OPINIÃO
Ele não disse mas pensou ou a manipulação da História
Dá-me ideia de que da mesma forma que só judeus podem
fazer piadas sobre campos de concentração, também há historiadores de esquerda
que julgam que só eles podem realçar números positivos do Estado Novo.
João Miguel
Tavares
29 de Junho de
2021, 0:00
https://www.publico.pt/2021/06/29/opiniao/opiniao/nao-pensou-manipulacao-historia-1968324
Há dias
perguntaram-me que habilitações tinha eu para me envolver em discussões sobre a
história do Estado Novo, ainda na sequência da badalada intervenção de Nuno
Palma no colóquio do MEL. A pergunta está logo errada: nunca estive envolvido
em discussões sobre a história do Estado Novo. Estive envolvido, isso sim, numa
discussão sobre a manipulação do discurso na democracia portuguesa. São coisas
muito diferentes, como se tem comprovado ao longo das últimas semanas.
Por esta altura,
já se pronunciaram sobre este caso políticos e historiadores (alguns acumulam)
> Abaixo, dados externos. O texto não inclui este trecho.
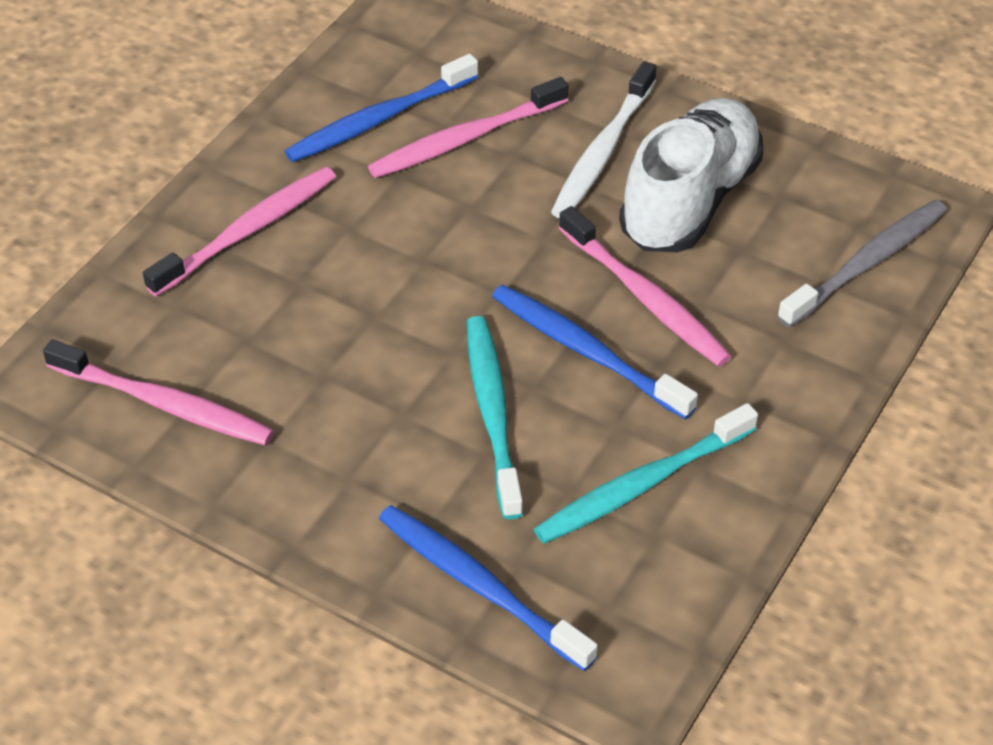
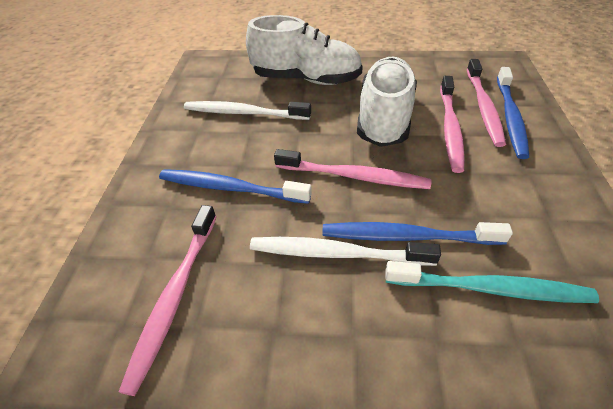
grey toothbrush: [777,200,947,328] = 1 -> none = 0
turquoise toothbrush: [467,316,523,519] [534,403,758,544] = 2 -> [385,261,599,303] = 1
white shoe: [619,98,764,252] = 1 -> [246,15,363,85] [357,57,417,147] = 2
white toothbrush: [551,61,657,218] = 1 -> [184,101,311,120] [250,237,441,266] = 2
como Ana Catarina Mendes, Pedro Marques, Pacheco Pereira, Manuel Loff, Fernando
Rosas ou Irene Pimentel. O grau de seriedade com que o tema foi abordado varia
muito, desde o relativamente sério (o texto de Fernando Rosas “O milagre da
economia sem política”, que no que diz respeito aos factos confirma tudo aquilo
que Palma disse no colóquio) ao absolutamente indigente (Manuel Loff, who
else?, que consegue misturar Jair Bolsonaro, Nuno Palma e o último livro de
José Gomes Ferreira num só texto). No entanto, cada um deles, à sua maneira,
fizeram pelo menos uma de duas coisas (alguns acumulam): ou colocaram na boca
de Palma palavras que ele nunca disse; ou utilizaram a velha táctica dos casais
que já não se conseguem suportar um ao outro – ele não disse, mas pensou.
Ainda esta
segunda-feira Luís Reis Torgal veio acrescentar um artigo (“E se só a Ciência
for revolucionária?”) à polémica, no qual afirma: “Palma quis provar que a
economia nacional e o PIB cresceram com o Estado Novo, louvando indirectamente
o regime.” Pergunto: como é que alguém que gasta uma página inteira a elogiar o
pensamento científico transforma a constatação de um facto objectivo num
louvor? O próprio Reis Torgal admite logo a seguir que “serão em parte reais
estas conclusões, mas um historiador teria sempre de enquadrar esses fenómenos
em toda a sua complexidade”.
A argumentação
anti-Palma pelos historiadores de esquerda dados à intervenção pública segue
sempre o mesmo padrão. 1) Admitem que os factos que Palma apresentou sobre o
crescimento durante o Estado Novo, a alfabetização ou a mortalidade infantil
são verdadeiros. 2) Afirmam que Palma não contextualizou tais factos
devidamente. 3) Defendem que Palma, mesmo tendo declarado o Estado Novo
“indefensável”, só o fez por “mera retórica”, porque o seu objectivo secreto
era louvar “indirectamente” Salazar. Deve ser isto a ciência revolucionária de
Torgal, Rosas & Pacheco.
Haverá razões
para a repetição contínua deste padrão? Uma delas, se quisermos ser
benevolentes, poderá ser geracional – quem não nasceu durante o Estado Novo não
tem uma relação pessoal e afectiva com a ditadura (seja amor nostálgico, seja
ódio visceral), e consegue olhar para ela de forma muito mais distanciada. Mas
isso é um ponto a favor de Nuno Palma, e a desfavor de todos os outros. Outra
razão, menos benévola, está relacionada com a protecção de um certo território
académico. Dá-me ideia de que da mesma forma que só judeus podem fazer piadas
sobre campos de concentração, também há historiadores de esquerda que julgam
que só eles podem realçar números positivos do Estado Novo. Se for Fernando
Rosas ou Luís Reis Torgal a fazê-lo, estão a ser excelentes historiadores. Se
for Nuno Palma ou Rui Ramos, estão a ser fascistas ou, no mínimo, simpatizantes
de Salazar. Acham mesmo que isto é um debate sobre História? Olhem outra vez.